ACTION ITEM A: In the forum thread about the Apalis iMX6 boot failure, which tool did the poster use to repair the faulty VFAT partition?
ACTION ITEM B: Reproduce word for word the passage of the forum thread about the Apalis iMX6 boot failure from "Sometimes in case" to "Display: vga-rgb (640x480)".
====== DOCUMENT EXCERPT
Apalis imx6 corrupted kernel VFAT partition on eMMC at boot

Hello, I have a bunch of Apalis iMX6 V1.1A installed on some custom boards which sometimes fail to boot. These boards were bought more than a year ago and updated to V1.1B by flashing the Toradex Easy Installer first. Then a partition table with a custom linux kernel and rootfs was flashed months ago using the Toradex Easy Installer infrastructure.
Sometimes in case of fast power switch on-off-on (this is the only way I have to shut down the boards as I have no other ways to force a clean shutdown), for unknown reasons the u-boot cannot mount/find the uImage file, thus bricking the board. Please see the log here:

U-Boot 2016.11-2.7.4+g1b121c6 (Oct 04 2017 - 22:34:15 +0000)

CPU:   Freescale i.MX6D rev1.5 at 792 MHz
Reset cause: POR
I2C:   ready
DRAM:  512 MiB
PMIC:  device id: 0x10, revision id: 0x11, programmed
MMC:   FSL_SDHC: 0, FSL_SDHC: 1, FSL_SDHC: 2
auto-detected panel vga-rgb
Display: vga-rgb (640x480)
In:    serial
Out:   serial
Err:   serial
Model: Toradex Apalis iMX6 Dual 512MB V1.1A, Serial# 04862190
Net:   using PHY at 7
FEC [PRIME]
Hit any key to stop autoboot:  0

Booting from internal eMMC chip...
reading imx6q-apalis-eval.dtb
51808 bytes read in 17 ms (2.9 MiB/s)
reading uImage
Error reading cluster
** Unable to read file uImage **

emmcboot failed

I tried recovering the board by booting the Toradex Easy Installer from ram memory and verified the FAT partition (were the uImage file is stored) and its content. The VFAT partition was faulty (flag bit was set), although the uImage file was healthy. I recovered the partition using fsck.vfat and the issue at boot disappeared.

I have some questions:

  • I have both Apalis iMX6 V1.1A and V1.1B. They share the same u-boot, kernel and rootfs. Up to now, the issue appeared only on V1.1A boards. Is this issue fixed in V1.1B?
  • Searching online, I found someone else which had a similar problem using iMX6 custom boards (not Apalis). They solved the issue disabling the Spread Spectrum feature at boot. Is it possible to do the same on these boards? Is it something I can do in u-boot?
  • Do you have any suggestions, as maybe “version X of u-boot solves that issue” or any other help on that matter? My u-boot and kernel is quite old and I could update to a more recent release in the future, if this can be a fix for that issue.

The instruments where these boards are mounted should work for many years and bricking them (aka: not being able to boot) as it happened with these V1.1A boards is something that scares me.

Thank you for your help,

Hi @hyperion

Welcome to the Toradex Community!

Could you provide the software version of your module? Which carrier Board are you using?

Then a partition table with a custom linux kernel and rootfs was flashed months ago using the Toradex Easy Installer infrastructure.
============
====== INFORMATION PROVIDED
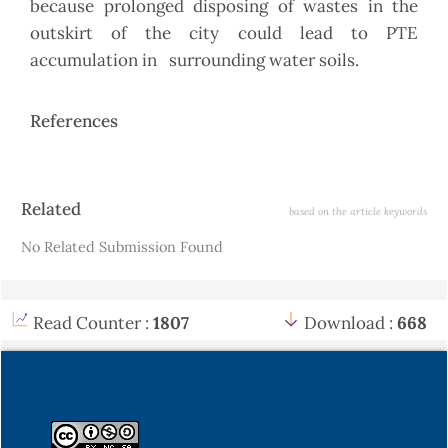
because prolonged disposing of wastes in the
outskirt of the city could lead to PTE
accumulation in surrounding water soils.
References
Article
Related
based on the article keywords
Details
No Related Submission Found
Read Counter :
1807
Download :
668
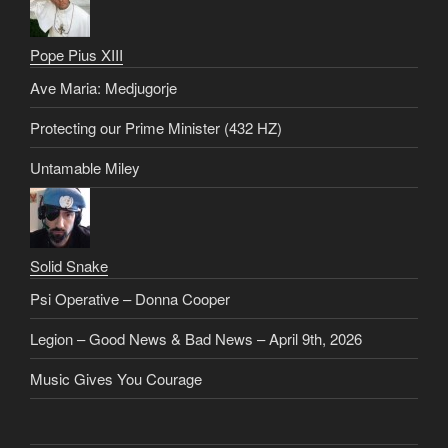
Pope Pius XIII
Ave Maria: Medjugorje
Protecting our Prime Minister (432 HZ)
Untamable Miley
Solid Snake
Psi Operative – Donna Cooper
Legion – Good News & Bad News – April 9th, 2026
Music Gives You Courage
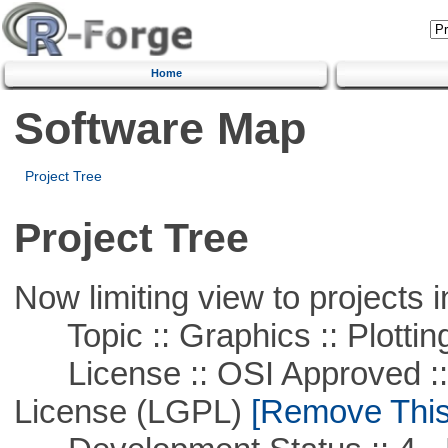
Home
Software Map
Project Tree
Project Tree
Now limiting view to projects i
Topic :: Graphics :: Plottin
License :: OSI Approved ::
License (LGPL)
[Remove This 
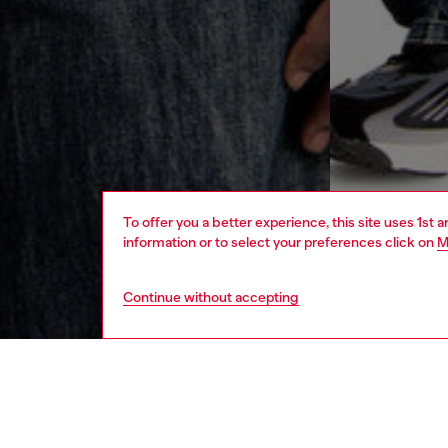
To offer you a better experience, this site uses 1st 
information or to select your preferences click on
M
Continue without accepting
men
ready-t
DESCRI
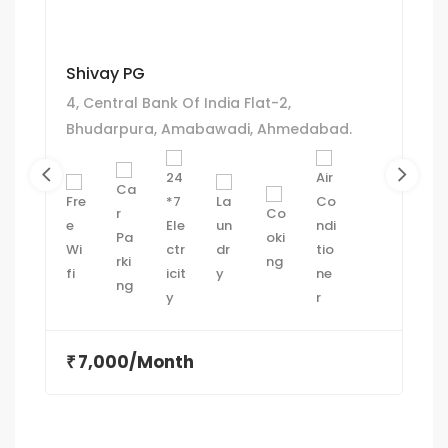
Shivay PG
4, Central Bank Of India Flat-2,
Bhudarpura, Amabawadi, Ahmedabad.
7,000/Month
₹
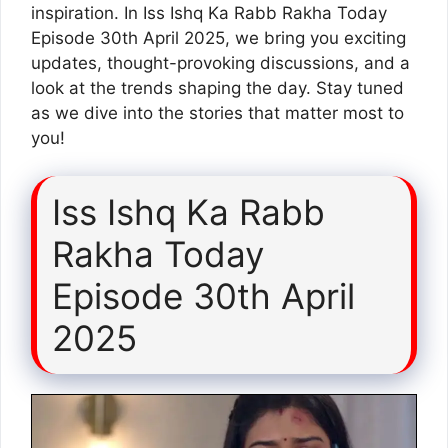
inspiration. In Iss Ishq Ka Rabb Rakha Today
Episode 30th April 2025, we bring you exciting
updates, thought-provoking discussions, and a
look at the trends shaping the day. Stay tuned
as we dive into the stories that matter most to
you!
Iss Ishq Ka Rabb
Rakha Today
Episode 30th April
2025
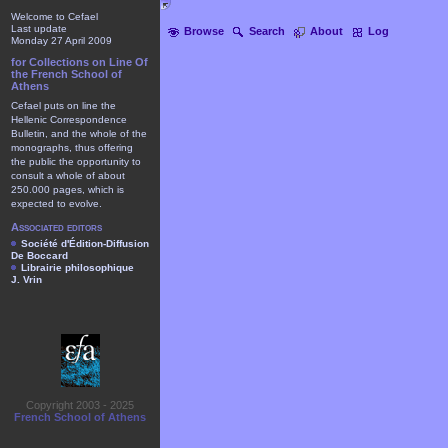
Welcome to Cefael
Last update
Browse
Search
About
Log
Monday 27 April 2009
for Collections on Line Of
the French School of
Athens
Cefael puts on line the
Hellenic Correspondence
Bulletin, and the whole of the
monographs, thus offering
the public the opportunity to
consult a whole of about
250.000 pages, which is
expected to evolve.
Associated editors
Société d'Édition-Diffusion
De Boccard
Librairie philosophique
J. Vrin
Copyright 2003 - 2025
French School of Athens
============
RESPONSE A: fsck.vfat

RESPONSE B:
Sometimes in case of fast power switch on-off-on (this is the only way I have to shut down the boards as I have no other ways to force a clean shutdown), for unknown reasons the u-boot cannot mount/find the uImage file, thus bricking the board. Please see the log here:

U-Boot 2016.11-2.7.4+g1b121c6 (Oct 04 2017 - 22:34:15 +0000)

CPU:   Freescale i.MX6D rev1.5 at 792 MHz
Reset cause: POR
I2C:   ready
DRAM:  512 MiB
PMIC:  device id: 0x10, revision id: 0x11, programmed
MMC:   FSL_SDHC: 0, FSL_SDHC: 1, FSL_SDHC: 2
auto-detected panel vga-rgb
Display: vga-rgb (640x480)